Jack Marquardson est gestionnaire du service de rédaction de la Direction des communications du gouvernement du Manitoba. Il est le supérieur hiérarchique de Scott Best depuis un an et demi. M. Best, âgé de 27 ans, est né avec une rétinopathie du prématuré et a perdu le peu de vision qui lui restait dès l’âge de trois ans.

« Scott Best m’a beaucoup appris sur la patience et l’art de surmonter les obstacles. Il m’a aussi permis de comprendre qu’une personne aveugle peut faire presque tout ce que fait une personne qui voit, en l’exécutant toutefois quelque peu différemment », fait remarquer M. Marquardson.

M. Best a été embauché par l’entremise d’un programme de placement et d’aiguillage destiné aux personnes qui se définissent comme appartenant à l’un ou l’autre des groupes visés par l’équité en matière d’emploi.

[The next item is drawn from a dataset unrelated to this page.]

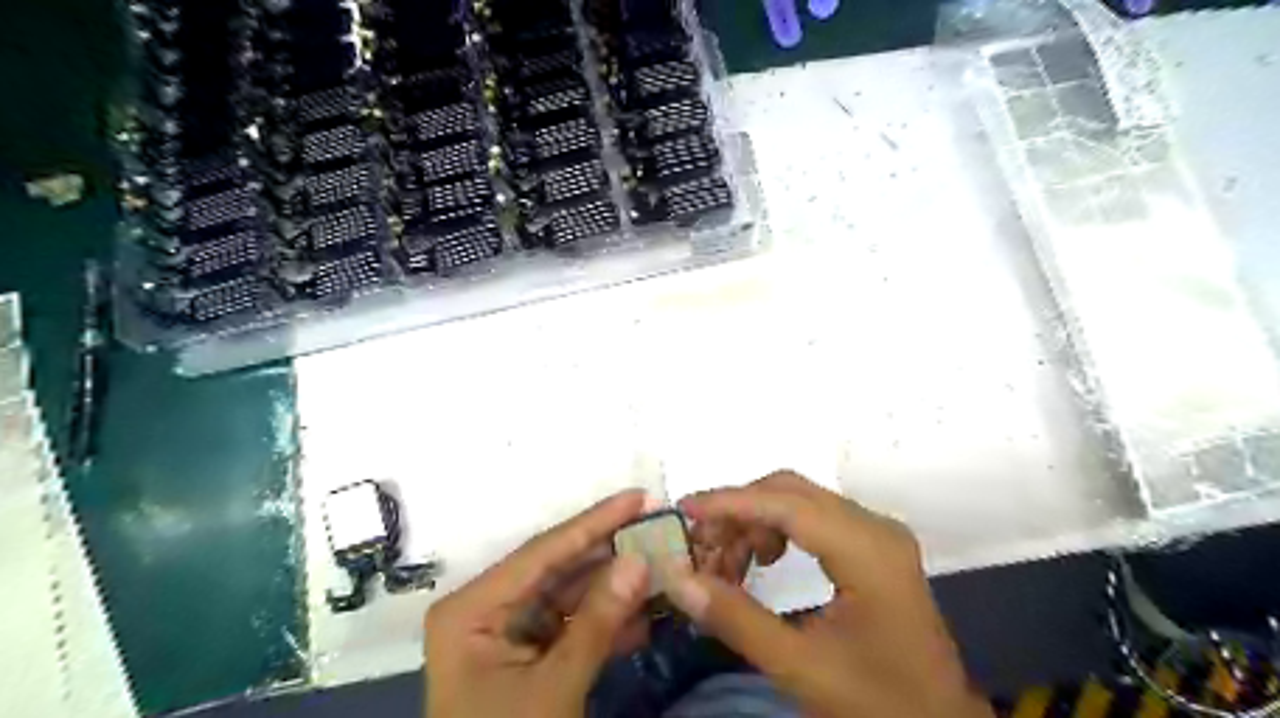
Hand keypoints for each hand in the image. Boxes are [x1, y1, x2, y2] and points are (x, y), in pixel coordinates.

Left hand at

Au début, M. Marquardson se sentait mal à l’aise quant à la façon d’aborder au travail les problèmes de vision de M. Best.

« J’avais peur de dire ou de faire quelque chose qui le blesserait. Je me demandais aussi s’il serait capable de faire les tâches demandées et si sa cécité nuirait à son efficacité, ce qui constituerait un gros problème, surtout en période de surcharge de travail. »

Mais M. Marquardson constata tout le contraire.

« Après avoir travaillé avec M. Best pendant seulement quelques semaines, j’ai constaté qu’il était tout aussi compétent que ses collègues et que sa cécité ne constituait pas vraiment un problème », dit M. Marquardson.

Les seules mesures d’adaptation qui ont été prises sont un logiciel Jaws, qui lui permet de lire le texte affiché à l’écran au moyen d’une sortie vocale, et une imprimante braille.